Why Multifamily ?

We invest in multifamily properties for the following reasons:


While the acquisition and operation of a multifamily property is more complex than that for a single family unit, the scale of multifamily properties allows for professional property management and returns that would not be possible for a single family property. Synchronous Capital focuses its investments on multifamily properties with greater than 100 units ("doors" in industry parlance) so that there is sufficient scale to benefit from professional property management and other economies of scale

Forced Appreciation

Each apartment building is a business with its own set of operating expenses and revenue sources. By optimizing the components of the business, it is possible to increase the Net Operating Income (NOI) of a property. Like other commercial real estate, the valuation of a multifamily property is directly proportional to its NOI: the value of a multifamily property can be increased by increasing its NOI.

The relationship between the property NOI, cap rate, and value is given by the following relationship:

Property Value = NOI ÷ market cap rate

In a typical 6% cap rate market, each incremental dollar of NOI raises the value of a property by almost $17. As a specific example, consider a 150 unit property that is in a market with a cap rate of 6%. Once the property is acquired, the sponsors invest in upgrades to units in the property which allows for increase of rents by $50/month per unit.

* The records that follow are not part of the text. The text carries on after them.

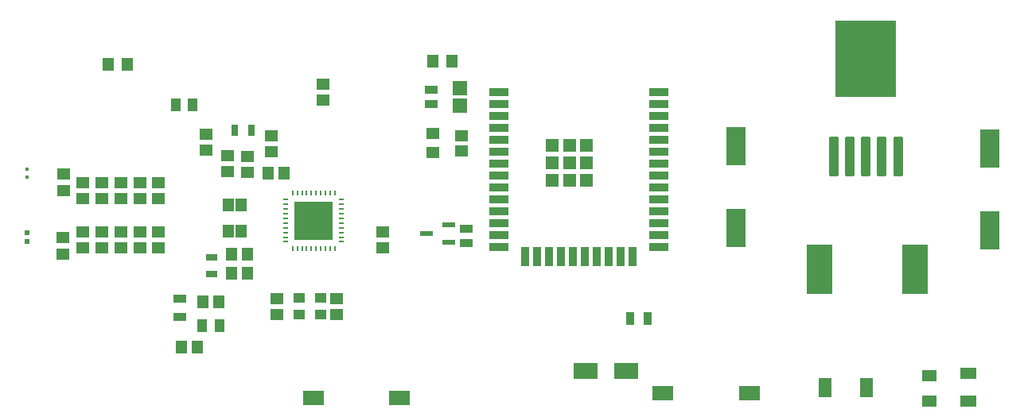
<source format=gtp>
G04*
G04 #@! TF.GenerationSoftware,Altium Limited,Altium Designer,23.3.1 (30)*
G04*
G04 Layer_Color=8421504*
%FSLAX44Y44*%
%MOMM*%
G71*
G04*
G04 #@! TF.SameCoordinates,D953DCF9-3291-42EB-AE53-6C5A23FC187B*
G04*
G04*
G04 #@! TF.FilePolarity,Positive*
G04*
G01*
G75*
%ADD15R,4.1000X4.1000*%
%ADD16R,1.3000X1.0500*%
%ADD17R,2.1800X1.6000*%
%ADD18R,2.2000X1.6000*%
%ADD19O,0.6500X0.2000*%
%ADD20O,0.2000X0.6500*%
%ADD21R,1.2000X1.4500*%
%ADD22R,1.0000X1.3500*%
%ADD23R,1.4500X1.1500*%
%ADD24R,0.4500X0.4500*%
%ADD25R,0.5500X0.5500*%
%ADD26R,1.3500X0.9500*%
%ADD27R,1.3500X0.6000*%
%ADD28R,2.0000X0.9000*%
%ADD29R,1.1544X1.3562*%
%ADD30R,0.9000X2.0000*%
%ADD31R,1.8000X1.2000*%
%ADD32R,1.5000X1.2000*%
%ADD33R,2.6500X1.7500*%
%ADD34R,1.4000X2.1000*%
%ADD35R,2.8000X5.3000*%
G04:AMPARAMS|DCode=36|XSize=1mm|YSize=4.15mm|CornerRadius=0.05mm|HoleSize=0mm|Usage=FLASHONLY|Rotation=180.000|XOffset=0mm|YOffset=0mm|HoleType=Round|Shape=RoundedRectangle|*
%AMROUNDEDRECTD36*
21,1,1.0000,4.0500,0,0,180.0*
21,1,0.9000,4.1500,0,0,180.0*
1,1,0.1000,-0.4500,2.0250*
1,1,0.1000,0.4500,2.0250*
1,1,0.1000,0.4500,-2.0250*
1,1,0.1000,-0.4500,-2.0250*
%
%ADD36ROUNDEDRECTD36*%
%ADD37R,0.9500X1.4000*%
%ADD38R,1.4000X1.2000*%
%ADD39R,1.2000X1.4000*%
%ADD40R,1.4500X0.9500*%
G04:AMPARAMS|DCode=41|XSize=6.4mm|YSize=8.2mm|CornerRadius=0.064mm|HoleSize=0mm|Usage=FLASHONLY|Rotation=180.000|XOffset=0mm|YOffset=0mm|HoleType=Round|Shape=RoundedRectangle|*
%AMROUNDEDRECTD41*
21,1,6.4000,8.0720,0,0,180.0*
21,1,6.2720,8.2000,0,0,180.0*
1,1,0.1280,-3.1360,4.0360*
1,1,0.1280,3.1360,4.0360*
1,1,0.1280,3.1360,-4.0360*
1,1,0.1280,-3.1360,-4.0360*
%
%ADD41ROUNDEDRECTD41*%
%ADD42R,1.4500X1.2000*%
%ADD43R,1.0500X1.4500*%
%ADD44R,1.3300X1.3300*%
%ADD45R,1.2000X0.8000*%
%ADD46R,0.8000X1.2000*%
%ADD47R,1.4562X1.3046*%
%ADD48R,1.5500X1.5500*%
%ADD49R,1.3500X0.9500*%
%ADD50R,2.0000X4.1000*%
D15*
X957900Y246200D02*
D03*
D16*
X942270Y163690D02*
D03*
X965270D02*
D03*
Y146190D02*
D03*
X942270D02*
D03*
D17*
X957350Y57150D02*
D03*
X1329460Y62230D02*
D03*
D18*
X1049250Y57150D02*
D03*
X1421360Y62230D02*
D03*
D19*
X928150Y268700D02*
D03*
Y263700D02*
D03*
Y258700D02*
D03*
Y253700D02*
D03*
Y248700D02*
D03*
Y243700D02*
D03*
Y238700D02*
D03*
Y233700D02*
D03*
Y228700D02*
D03*
Y223700D02*
D03*
X987650D02*
D03*
Y228700D02*
D03*
Y233700D02*
D03*
Y238700D02*
D03*
Y243700D02*
D03*
Y248700D02*
D03*
Y253700D02*
D03*
Y258700D02*
D03*
Y263700D02*
D03*
Y268700D02*
D03*
D20*
X935400Y216450D02*
D03*
X940400D02*
D03*
X945400D02*
D03*
X950400D02*
D03*
X955400D02*
D03*
X960400D02*
D03*
X965400D02*
D03*
X970400D02*
D03*
X975400D02*
D03*
X980400D02*
D03*
Y275950D02*
D03*
X975400D02*
D03*
X970400D02*
D03*
X965400D02*
D03*
X960400D02*
D03*
X955400D02*
D03*
X950400D02*
D03*
X945400D02*
D03*
X940400D02*
D03*
X935400D02*
D03*
D21*
X759300Y412750D02*
D03*
X739300D02*
D03*
X1084740Y416560D02*
D03*
X1104740D02*
D03*
D22*
X811000Y370000D02*
D03*
X829000D02*
D03*
D23*
X690960Y210920D02*
D03*
X692190Y295810D02*
D03*
X690960Y228420D02*
D03*
X692190Y278310D02*
D03*
D24*
X652780Y300735D02*
D03*
Y292735D02*
D03*
D25*
Y224045D02*
D03*
Y233045D02*
D03*
D26*
X1120140Y222120D02*
D03*
Y237620D02*
D03*
D27*
X1101660Y222910D02*
D03*
X1077660Y232410D02*
D03*
X1101660Y241910D02*
D03*
D28*
X1325060Y370210D02*
D03*
Y294010D02*
D03*
Y281310D02*
D03*
Y268610D02*
D03*
X1155060Y230510D02*
D03*
X1325060Y217810D02*
D03*
Y382910D02*
D03*
Y357510D02*
D03*
Y344810D02*
D03*
Y332110D02*
D03*
Y319410D02*
D03*
Y306710D02*
D03*
Y255910D02*
D03*
Y243210D02*
D03*
Y230510D02*
D03*
X1155060Y217810D02*
D03*
Y243210D02*
D03*
Y255910D02*
D03*
Y268610D02*
D03*
Y281310D02*
D03*
Y294010D02*
D03*
Y306710D02*
D03*
Y319410D02*
D03*
Y332110D02*
D03*
Y344810D02*
D03*
Y357510D02*
D03*
Y370210D02*
D03*
Y382910D02*
D03*
D29*
X880519Y234950D02*
D03*
Y262890D02*
D03*
X867001Y234950D02*
D03*
Y262890D02*
D03*
D30*
X1195610Y207810D02*
D03*
X1297210D02*
D03*
X1284510D02*
D03*
X1271810D02*
D03*
X1259110D02*
D03*
X1246410D02*
D03*
X1233710D02*
D03*
X1221010D02*
D03*
X1208310D02*
D03*
X1182910D02*
D03*
D31*
X1654810Y53580D02*
D03*
Y83580D02*
D03*
D32*
X1612900Y54280D02*
D03*
Y81280D02*
D03*
D33*
X1290230Y86360D02*
D03*
X1247230D02*
D03*
D34*
X1502000Y68580D02*
D03*
X1546000D02*
D03*
D35*
X1496360Y194310D02*
D03*
X1597360D02*
D03*
D36*
X1528590Y314690D02*
D03*
X1579590D02*
D03*
X1562590D02*
D03*
X1545590D02*
D03*
X1511590D02*
D03*
D37*
X1313540Y142240D02*
D03*
X1295040D02*
D03*
D38*
X967740Y375040D02*
D03*
X792400Y234600D02*
D03*
X773350Y234600D02*
D03*
X753070D02*
D03*
X773350Y217600D02*
D03*
X753070D02*
D03*
X732790D02*
D03*
X712510D02*
D03*
Y286590D02*
D03*
X732790D02*
D03*
X753070D02*
D03*
X773350D02*
D03*
X753070Y269590D02*
D03*
X773350D02*
D03*
X792400Y269590D02*
D03*
X843320Y338700D02*
D03*
Y321700D02*
D03*
X887770Y314570D02*
D03*
Y297570D02*
D03*
X967740Y392040D02*
D03*
X866180Y315840D02*
D03*
Y298840D02*
D03*
X912420Y336870D02*
D03*
Y319870D02*
D03*
X1031240Y234560D02*
D03*
Y217560D02*
D03*
X981870Y163400D02*
D03*
Y146400D02*
D03*
X918370Y146400D02*
D03*
Y163400D02*
D03*
X712510Y234600D02*
D03*
Y269590D02*
D03*
X732790Y234600D02*
D03*
Y269590D02*
D03*
X792400Y217600D02*
D03*
Y286590D02*
D03*
D39*
X817000Y111920D02*
D03*
X887340Y210820D02*
D03*
X870340D02*
D03*
X926710Y297180D02*
D03*
X909710D02*
D03*
X834000Y111920D02*
D03*
X856820Y160060D02*
D03*
X839820D02*
D03*
X887340Y190500D02*
D03*
X870340D02*
D03*
D40*
X815340Y143960D02*
D03*
Y163460D02*
D03*
D41*
X1545590Y419190D02*
D03*
D42*
X1084580Y318930D02*
D03*
Y338930D02*
D03*
D43*
X857570Y134740D02*
D03*
X839070D02*
D03*
D44*
X1248410Y289560D02*
D03*
X1230060D02*
D03*
X1211710D02*
D03*
X1248410Y307910D02*
D03*
X1230060D02*
D03*
X1211710D02*
D03*
X1248410Y326260D02*
D03*
X1230060D02*
D03*
X1211710D02*
D03*
D45*
X849630Y189120D02*
D03*
Y207120D02*
D03*
D46*
X891650Y342900D02*
D03*
X873650D02*
D03*
D47*
X1115060Y336988D02*
D03*
Y320872D02*
D03*
D48*
X1113790Y369210D02*
D03*
Y387710D02*
D03*
D49*
X1083310Y370960D02*
D03*
Y385960D02*
D03*
D50*
X1677670Y322900D02*
D03*
Y235900D02*
D03*
X1407160Y238440D02*
D03*
Y325440D02*
D03*
M02*

</source>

In addition water conservation measures are instituted that allow for utility savings of $10/month per unit. This has the impact of increasing the NOI per unit of $60/month. Over the course of a year and across the 150 units, this results in ($60 x 12 x 150) = $108,000 in increased NOI for the property. As a result the property increases in value by $108,000/6% = $1.8 mm. This is just an example; there are numerous ways in which revenues can be increased and expenses can be reduced at a multifamily property.

Strong Demand for Affordable Housing

There is a shortage of quality, workforce housing in the US. A 2018 report by the NLIHC estimated a shortage of 7.2 million affordable housing units which will continue to drive demand for quality, affordable housing into the future.

Tax Benefit

The IRS provides numerous tax incentives for investments in real estate. For multifamily investments in particular, cost segregation (compartmentalizing the various components of multifamily units in to different depreciation schedules) and bonus depreciation can allow for deferment of taxes by netting out this depreciation against gains from other passive investments.

Portfolio Diversification

The source of returns from multifamily properties are fundamentally different than from a standard stock and bond portfolio and can act as an effective portfolio diversifier. In times of recession, demand for workforce housing is expected to remain strong especially in areas that have a critical mass of employers.

Social Benefit

Our focus is on Class C or Class B workforce housing: improvements that sponsors make to underperforming properties make for a better and more secure community for the residents. There is a significant shortage of quality workforce housing which is being addressed by these investments.